What reviews are valuable? It will be different for every business, but you should consider Google, Yelp, Facebook, FourSquare, Trip Advisor, Trustpilot, BBB, and other sites relevant to your industry.
You also want to make sure that you have a plan to monitor and respond to reviews. This is an ongoing activity that won’t stop once you’ve put a link on your website.
Local SEO Tip 5: Cultivate inbound links.
The type and need for inbound links will be different for every business. But reliable, credible inbound links are always a good thing. Here are the types of inbound links you can cultivate:
- Local Directories. Whether you belong to the local Chamber of Commerce and have a link on their website or are listed in the yellow pages, directories are a helpful source of inbound links.
- Industry sites. An example of this would be a mechanic who is linked to from Car Talk’s recommendation page.
- Newsworthy mentions. These links are the hardest to receive, but could potentially be valuable. If a local blog or online news source writes about your business, these types of ‘follow’ links are valuable because they come from valuable sources.
At the end of the day, inbound links are good, but make sure the links are from credible sources. Once someone links to you, make sure you have valuable content to deliver to the audience once they arrive on your webpage.
Local SEO Tip 6: Don’t neglect the regular SEO Basics.
In order to optimize your local SEO, you still need to follow regular SEO best practices.
The biggest rule of thumb is to provide relevant content, whether that is an overview of the plumbing services your business addresses or a blog on how-to’s or the local trends in your industry. The more relevant, helpful information you provide, the more people who need this information will click through to your page. That, in turn, signals to search engines that your page is relevant.
In addition to creating relevant content, here are some quick basic tips:
- Don’t develop pages with thin or duplicate content. If you have six pizza shop locations but offer the same thing at each one, don’t repeat the same information on each location page.
- Pay attention to the mobile experience.
- Keep your page loading time down.
Local SEO Tip 7: Creatively capitalize on being local.

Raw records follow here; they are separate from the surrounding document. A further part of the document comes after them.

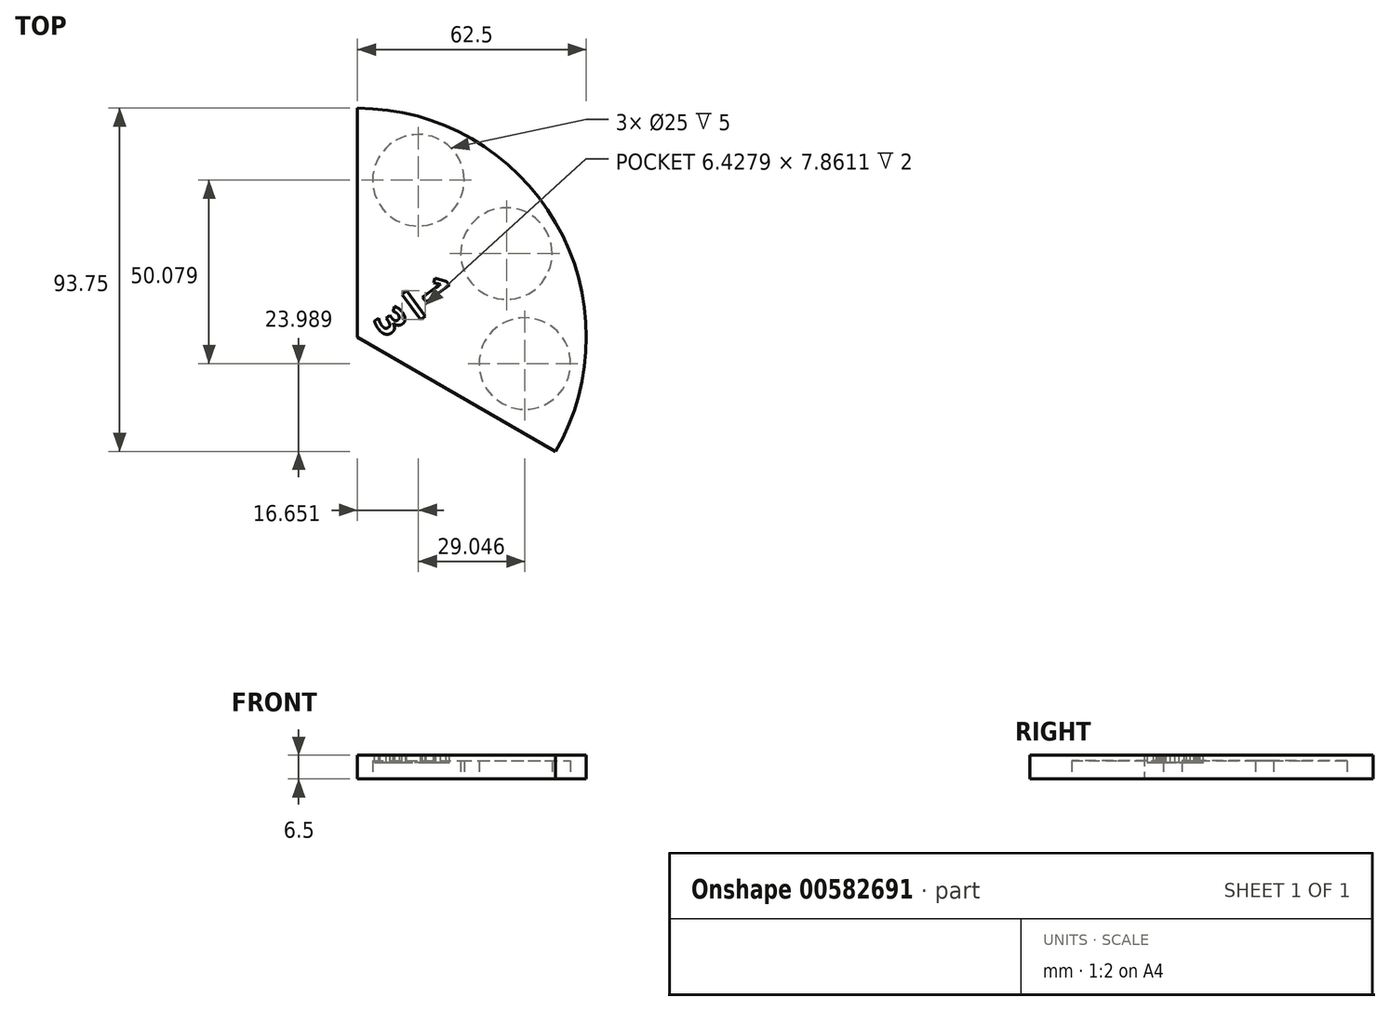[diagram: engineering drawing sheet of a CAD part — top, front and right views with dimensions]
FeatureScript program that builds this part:
annotation { "Feature Type Name" : "Feature", "Feature Type Description" : "" }
export const myFeature = defineFeature(function(context is Context, id is Id, definition is map)
    precondition{}
    {
        {
            var Q0;
            Q0=qCreatedBy(makeId("Top.planeOp"),FACE);
            var sketch = newSketch(context, id + "F0", { "sketchPlane" : qUnion([Q0])});
            skArc(sketch, "E0", {"start": v(54.13, -31.25) * mm, "mid": v(54.13, 31.25) * mm, "end": v(0, 62.5) * mm});
            skLineSegment(sketch, "E1", {"start": v(0, 62.5) * mm, "end": v(0, 0) * mm});
            skLineSegment(sketch, "E2", {"start": v(0, 0) * mm, "end": v(54.13, -31.25) * mm});
            skSolve(sketch);
        }
        {
            var Q0;
            Q0=makeQuery(id+"F0.imprint","IMPRINT",FACE,{"disambiguationData":[TD([[makeQuery(id+"F0.imprint","IMPRINT",EDGE,{"derivedFrom":sQuery(id+"F0.wireOp",EDGE,"E0")}),1.0]])]});
            extrude(context, id + "F1", {"entities" : qUnion([Q0]), "depth" : 6.5 * mm, "offsetDistance" : 25 * mm});
        }
        {
            var Q0;
            Q0=makeQuery(id+"F1.opExtrude","CAP_FACE",FACE,{"disambiguationData":[OSD([sQuery(id+"F0.wireOp",EDGE,"E0"),sQuery(id+"F0.wireOp",EDGE,"E1"),sQuery(id+"F0.wireOp",EDGE,"E2")])],"isStart":true});
            var sketch = newSketch(context, id + "F2", { "sketchPlane" : qUnion([Q0])});
            skCircle(sketch, "E3", {"center": v(16.65, -42.82) * mm, "radius": 12.5 * mm});
            skCircle(sketch, "E4", {"center": v(45.7, 7.26) * mm, "radius": 12.5 * mm});
            skCircle(sketch, "E5", {"center": v(40.69, -22.79) * mm, "radius": 12.5 * mm});
            skSolve(sketch);
        }
        {
            var Q0;
            Q0=makeQuery(id+"F2.imprint","IMPRINT",FACE,{"disambiguationData":[TD([[makeQuery(id+"F2.imprint","IMPRINT",EDGE,{"derivedFrom":sQuery(id+"F2.wireOp",EDGE,"E4")}),1.0]])]});
            var Q1;
            Q1=makeQuery(id+"F2.imprint","IMPRINT",FACE,{"disambiguationData":[TD([[makeQuery(id+"F2.imprint","IMPRINT",EDGE,{"derivedFrom":sQuery(id+"F2.wireOp",EDGE,"E5")}),1.0]])]});
            var Q2;
            Q2=makeQuery(id+"F2.imprint","IMPRINT",FACE,{"disambiguationData":[TD([[makeQuery(id+"F2.imprint","IMPRINT",EDGE,{"derivedFrom":sQuery(id+"F2.wireOp",EDGE,"E3")}),1.0]])]});
            extrude(context, id + "F3", {"entities" : qUnion([Q0, Q1, Q2]), "operationType" : NewBodyOperationType.REMOVE, "oppositeDirection" : true, "depth" : 5 * mm, "offsetDistance" : 25 * mm});
        }
        {
            var Q0;
            Q0=makeQuery(id+"F1.opExtrude","CAP_FACE",FACE,{"disambiguationData":[OSD([sQuery(id+"F0.wireOp",EDGE,"E0"),sQuery(id+"F0.wireOp",EDGE,"E1"),sQuery(id+"F0.wireOp",EDGE,"E2")])],"isStart":false});
            var sketch = newSketch(context, id + "F4", { "sketchPlane" : qUnion([Q0])});
            skText(sketch, "E6", { "text": "1\n3", "fontName": "OpenSans-Bold.ttf"});
            const initialGuessF4  = {"E6": [0.01614, 0.0132, 0.58607, -0.81026, 0.00783]};
            skSetInitialGuess(sketch, initialGuessF4);
            skSolve(sketch);
        }
        {
            var Q0;
            Q0 = qSketchRegion(id + "F4", true);
            extrude(context, id + "F5", {"entities" : qUnion([Q0]), "operationType" : NewBodyOperationType.REMOVE, "oppositeDirection" : true, "depth" : 2 * mm, "offsetDistance" : 25 * mm});
        }
        {
            var Q0;
            Q0=makeQuery(id+"F1.opExtrude","CAP_FACE",FACE,{"disambiguationData":[OSD([sQuery(id+"F0.wireOp",EDGE,"E0"),sQuery(id+"F0.wireOp",EDGE,"E1"),sQuery(id+"F0.wireOp",EDGE,"E2")])],"isStart":false});
            var sketch = newSketch(context, id + "F6", { "sketchPlane" : qUnion([Q0])});
            skLineSegment(sketch, "E7", {"start": v(12.12, 11.6) * mm, "end": v(17.22, 4.73) * mm});
            skLineSegment(sketch, "E8", {"start": v(17.22, 4.73) * mm, "end": v(18.55, 5.71) * mm});
            skLineSegment(sketch, "E9", {"start": v(18.55, 5.71) * mm, "end": v(13.45, 12.59) * mm});
            skLineSegment(sketch, "E10", {"start": v(12.12, 11.6) * mm, "end": v(13.45, 12.59) * mm});
            skSolve(sketch);
        }
        {
            var Q0;
            Q0=makeQuery(id+"F6.imprint","IMPRINT",FACE,{"disambiguationData":[TD([[makeQuery(id+"F6.imprint","IMPRINT",EDGE,{"derivedFrom":sQuery(id+"F6.wireOp",EDGE,"E7")}),1.0]])]});
            extrude(context, id + "F7", {"entities" : qUnion([Q0]), "operationType" : NewBodyOperationType.REMOVE, "oppositeDirection" : true, "depth" : 2 * mm, "offsetDistance" : 25 * mm});
        }
    });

Being local is a benefit. So use it! Think of creative ways you can capitalize on the fact that you are a business about town and not a faceless corporation 1,000 miles away. Some ideas are:
- Use videos and images of local events (tagged using consistent location information!) to help emphasize your location to search engines and be favorite pieces of content for loyal customers.
- Use your community relationships to get reviews or links.
- Customize your content to the local crowd. If you're a local brew pub in Tennessee, don’t just write about the best glasses to complement your signature drink. Write about the local shops where you can buy those glasses! (And don’t forget to mention at the end of the article that you have growlers available at your establishment!)
- Gain a local following (and reviews) on your social channels. Use your social channels to amplify local events, announcements, sponsorships, sales, specials, etc.
At the end of the day, you probably value being in your local community. By using the tips above, you can also use your location to increase online visibility, generate interest, visits, purchases and relationships that benefit your business. Go local!